# 700D and 100D it is!



## dr croubie (Mar 21, 2013)

Thanks to www.canon.com.au

Edit: having a read through the 'features' (there's no specs for now):
both 18MP
both 9pt AF (no idea about cross-type), with video AF
both Digic 5
Both vari-angle LCD

I don't see what's between them except maybe build quality. But looking at the lensmounts, the bodies are tiny. And there's some funky new grippy stuff too.


----------



## ahab1372 (Mar 21, 2013)

There is some more information behind the "download brochure" link. The 100D is smaller, but spec wise I don't see much difference. But the both brochures both still mention the "EOS 650D Technical Specifications", so maybe not all specs are final ;-)

here is some more from the US website:http://www.usa.canon.com/cusa/consumer/products/cameras/slr_cameras/eos_rebel_sl1_18_55mm_is_stm_kit#Features


----------



## bhavikk (Mar 21, 2013)

Canon EOS 100D and EOS 700D - First Look


----------



## dr croubie (Mar 21, 2013)

TDP has some specs on the two already, check out the graphic at the bottom of that page for size comparison T4i:100D:EOS-M


----------



## iP337 (Mar 21, 2013)

DPReview just posted their "Hands-on Previews" for the SL1 and T5i (http://www.dpreview.com/); the big difference they found so far with the T5i vs the T4i is ...(wait for it)

━━━━━━━━━━

**WRITTEN INSTRUCTION 1**:
In the forum thread, which processor do the 700D and 100D both have?
**WRITTEN INSTRUCTION 2**:
Edit the forum thread, beginning at the words "DPReview just posted" and stopping after "is ...(wait for it)", so that "SL1" is changed to "100D".
The data after this text is not needed for any of the work.

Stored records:
━━━━━━━━━━

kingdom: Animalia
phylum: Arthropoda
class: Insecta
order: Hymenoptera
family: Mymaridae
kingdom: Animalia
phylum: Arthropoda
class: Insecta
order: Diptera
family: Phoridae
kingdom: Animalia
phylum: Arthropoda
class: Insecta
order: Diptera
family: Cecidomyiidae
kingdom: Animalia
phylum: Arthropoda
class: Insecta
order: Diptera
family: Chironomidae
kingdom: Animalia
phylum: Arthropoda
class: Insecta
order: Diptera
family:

━━━━━━━━━━

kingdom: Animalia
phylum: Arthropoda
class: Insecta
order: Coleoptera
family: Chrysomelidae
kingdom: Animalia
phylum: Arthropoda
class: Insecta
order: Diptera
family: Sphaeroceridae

━━━━━━━━━━

**RESULT 1**:
Digic 5

**RESULT 2**:
DPReview just posted their "Hands-on Previews" for the 100D and T5i (http://www.dpreview.com/); the big difference they found so far with the T5i vs the T4i is ...(wait for it)